Depth from Coupled Optical Differentiation
Junjie Luo, Yuxuan Liu, Emma Alexander, Qi Guo
TL;DR
Depth from Coupled Optical Differentiation introduces a passive, low-computation monocular 3D sensing method that derives per-pixel depth from the ratio of image derivatives with respect to optical power and aperture. The core theory yields a closed-form depth equation that is invariant to scene texture under a thin-lens model, enabling a four-image capture strategy with only 36 FLOPs per output pixel. The authors demonstrate a prototype using a deformable lens and motorized iris, achieving a working range more than twice that of prior DfD methods while significantly reducing computation. Confidence-based sparsification further improves depth reliability, and aperture coding (with a pillbox profile) enhances accuracy across depths. This work enables efficient, passive 3D sensing suitable for tiny, power-constrained systems, with potential extensions to single-shot operation and densification.
Abstract
We propose depth from coupled optical differentiation, a low-computation passive-lighting 3D sensing mechanism.
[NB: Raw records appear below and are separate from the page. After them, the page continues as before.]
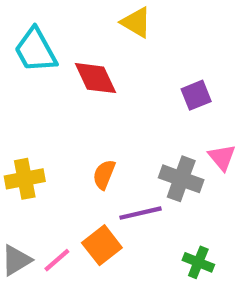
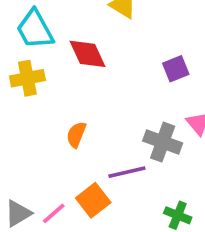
orange semicircle: (104, 174) -> (76, 135), moved
yellow cross: (25, 179) -> (27, 78), moved

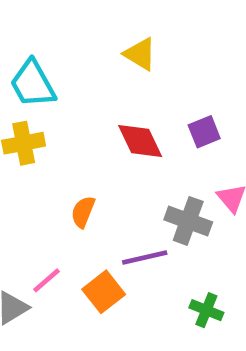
red diamond: (88, 54) -> (140, 141), moved
pink line: (54, 213) -> (46, 280), moved

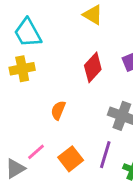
red diamond: (140, 141) -> (93, 67), turned 68
purple line: (145, 258) -> (105, 155), moved, turned -60

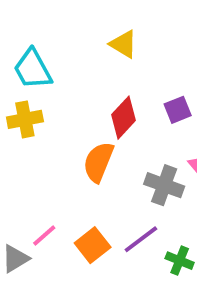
orange semicircle: (58, 110) -> (98, 162), moved, size x1.5
purple line: (105, 155) -> (141, 239), turned 36

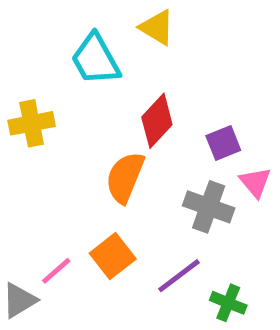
cyan trapezoid: (33, 69) -> (95, 59), moved
purple square: (178, 110) -> (223, 143), moved
orange square: (93, 245) -> (113, 256), moved

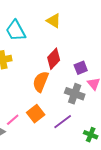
cyan trapezoid: (95, 59) -> (16, 31), moved
green cross: (228, 303) -> (91, 135), moved

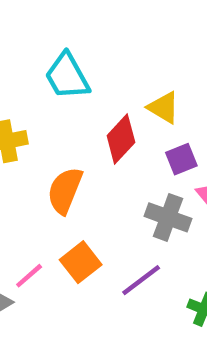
yellow triangle: (54, 21) -> (164, 108), moved
cyan trapezoid: (16, 31) -> (67, 76), moved
orange semicircle: (41, 82) -> (65, 191), moved

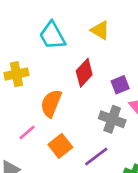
yellow triangle: (164, 108) -> (100, 30), moved
pink line: (29, 276) -> (27, 133), moved

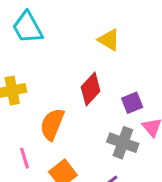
cyan trapezoid: (52, 36) -> (28, 27), moved
pink line: (27, 133) -> (24, 158), turned -66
It is based on our discovery that per-pixel object distance can be rigorously determined by a coupled pair of optical derivatives of a defocused image using a simple, closed-form relationship. Unlike previous depth-from-defocus (DfD) methods that leverage spatial derivatives of the image to estimate scene depths, the proposed mechanism's use of only optical derivatives makes it significantly more robust to noise. Furthermore, unlike many previous DfD algorithms with requirements on aperture code, this relationship is proved to be universal to a broad range of aperture codes. We build the first 3D sensor based on depth from coupled optical differentiation. Its optical assembly includes a deformable lens and a motorized iris, which enables dynamic adjustments to the optical power and aperture radius. The sensor captures two pairs of images: one pair with a differential change of optical power and the other with a differential change of aperture scale. From the four images, a depth and confidence map can be generated with only 36 floating point operations per output pixel (FLOPOP), more than ten times lower than the previous lowest passive-lighting depth sensing solution to our knowledge. Additionally, the depth map generated by the proposed sensor demonstrates more than twice the working range of previous DfD methods while using significantly lower computation.